◆ Exercise:
Reproduce every line below character for character, omitting the pictures.

◆ Dataset records:
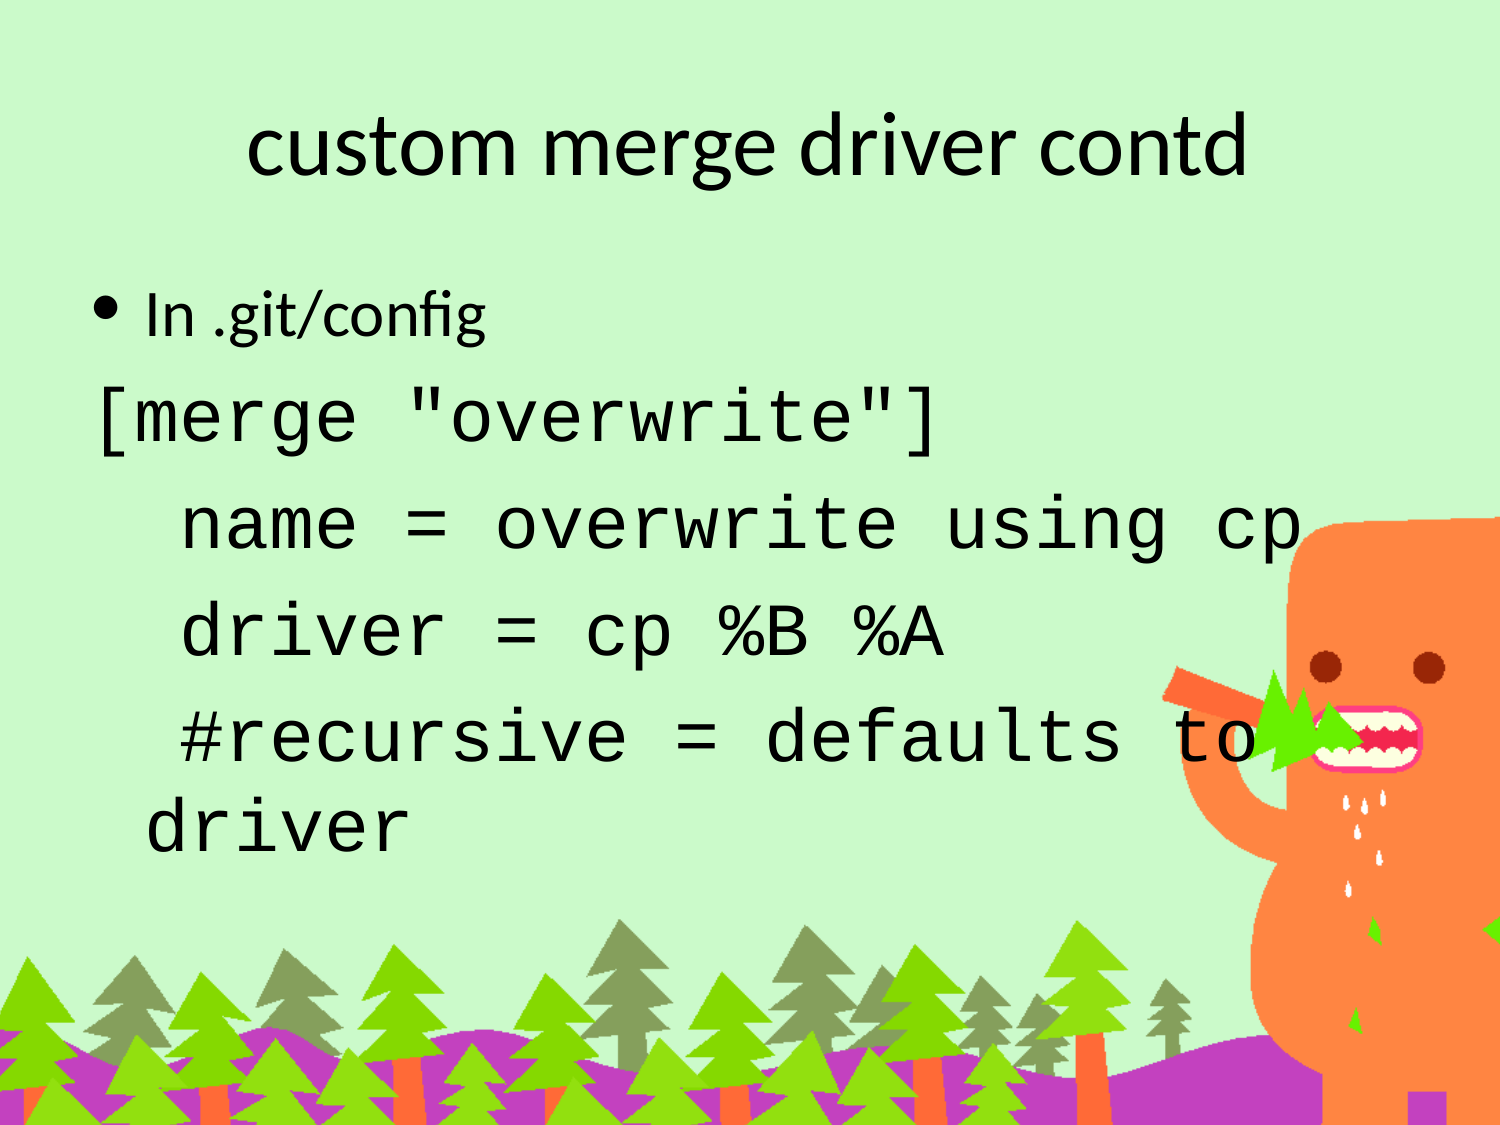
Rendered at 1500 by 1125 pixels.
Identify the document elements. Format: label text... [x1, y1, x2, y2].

picture [0, 0, 1500, 1125]
list In .git/config [merge "overwrite"] name = overwrite using cp driver = cp %B %A #recursive = defaults to driver [75, 262, 1424, 1004]
title custom merge driver contd [75, 20, 1424, 257]
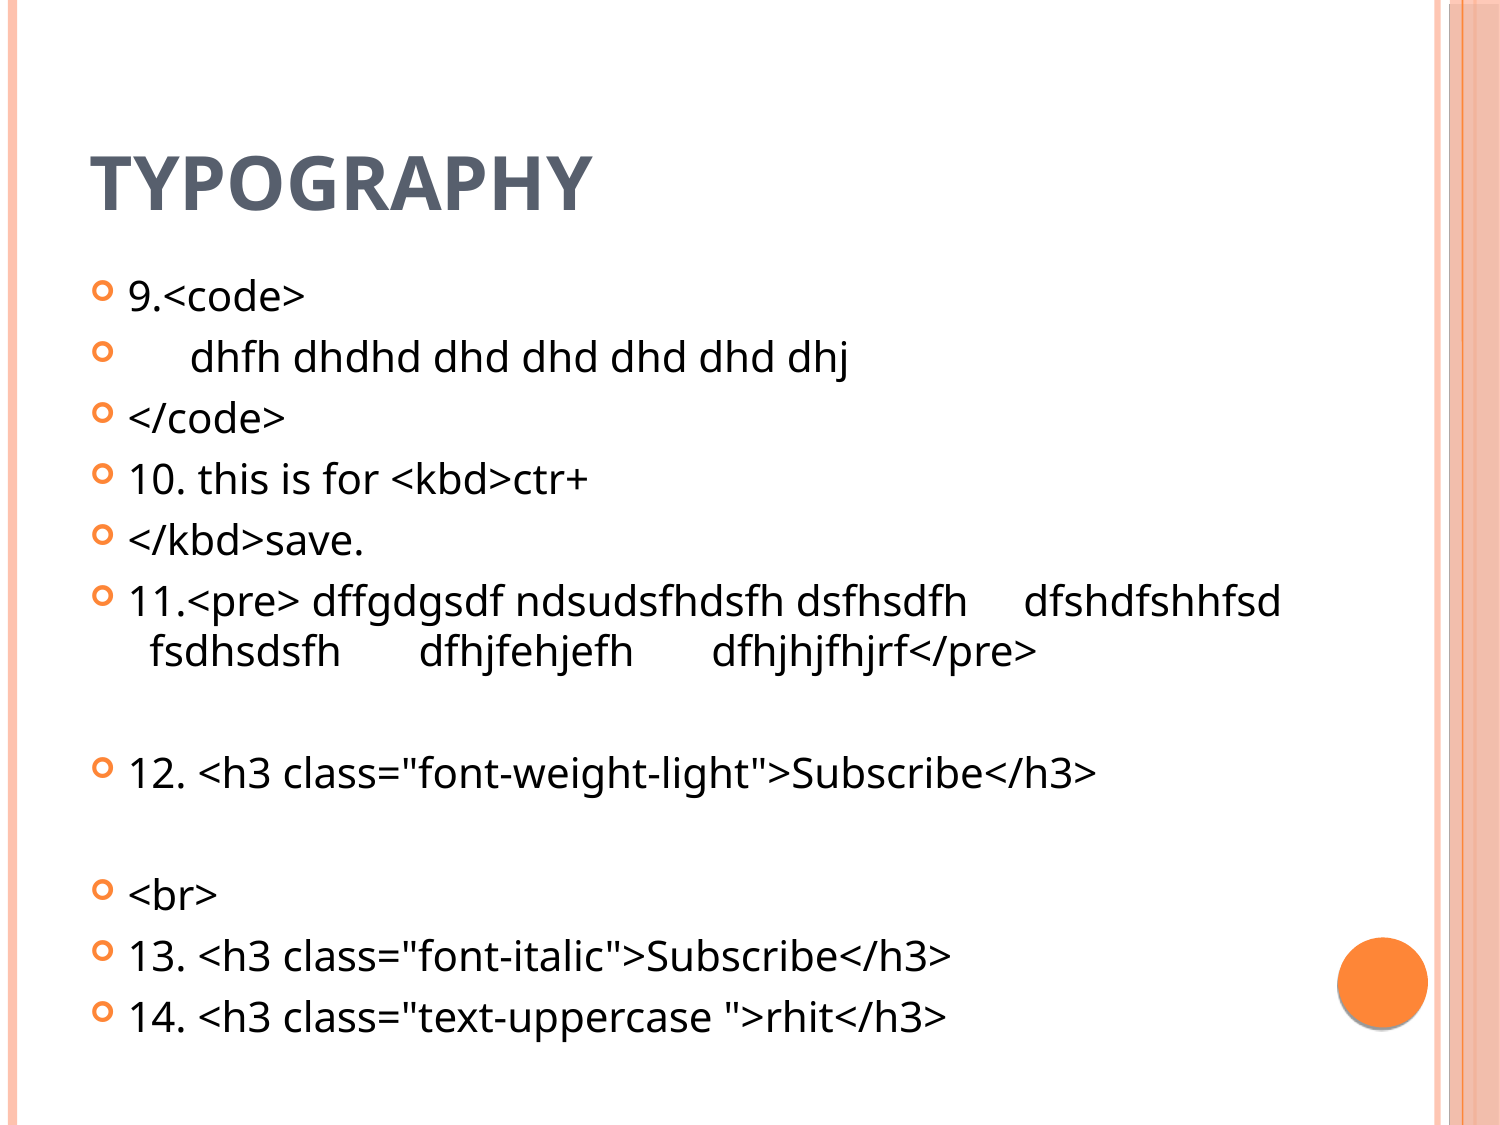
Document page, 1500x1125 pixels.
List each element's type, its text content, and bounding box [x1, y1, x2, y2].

title Typography [75, 45, 1300, 233]
list 9.<code> dhfh dhdhd dhd dhd dhd dhd dhj </code> 10. this is for <kbd>ctr+ </kbd>save. 11.<pre> dffgdgsdf ndsudsfhdsfh dsfhsdfh dfshdfshhfsd fsdhsdsfh dfhjfehjefh dfhjhjfhjrf</pre> 12. <h3 class="font-weight-light">Subscribe</h3> <br> 13. <h3 class="font-italic">Subscribe</h3> 14. <h3 class="text-uppercase ">rhit</h3> [75, 262, 1300, 1062]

◆ Response to this exercise:
Rendered at 1500 by 1125 pixels.
Identify the document elements. Format: label text... [x1, y1, x2, y2].

picture [0, 0, 1500, 1125]
list In .git/config [merge "overwrite"] name = overwrite using cp driver = cp %B %A #recursive = defaults to driver [75, 262, 1424, 1004]
title custom merge driver contd [75, 20, 1424, 257]
Document page, 1500x1125 pixels.
List each element's type, its text content, and bounding box [x1, y1, x2, y2].

title Typography [75, 45, 1300, 233]
list 9.<code> dhfh dhdhd dhd dhd dhd dhd dhj </code> 10. this is for <kbd>ctr+ </kbd>save. 11.<pre> dffgdgsdf ndsudsfhdsfh dsfhsdfh dfshdfshhfsd fsdhsdsfh dfhjfehjefh dfhjhjfhjrf</pre> 12. <h3 class="font-weight-light">Subscribe</h3> <br> 13. <h3 class="font-italic">Subscribe</h3> 14. <h3 class="text-uppercase ">rhit</h3> [75, 262, 1300, 1062]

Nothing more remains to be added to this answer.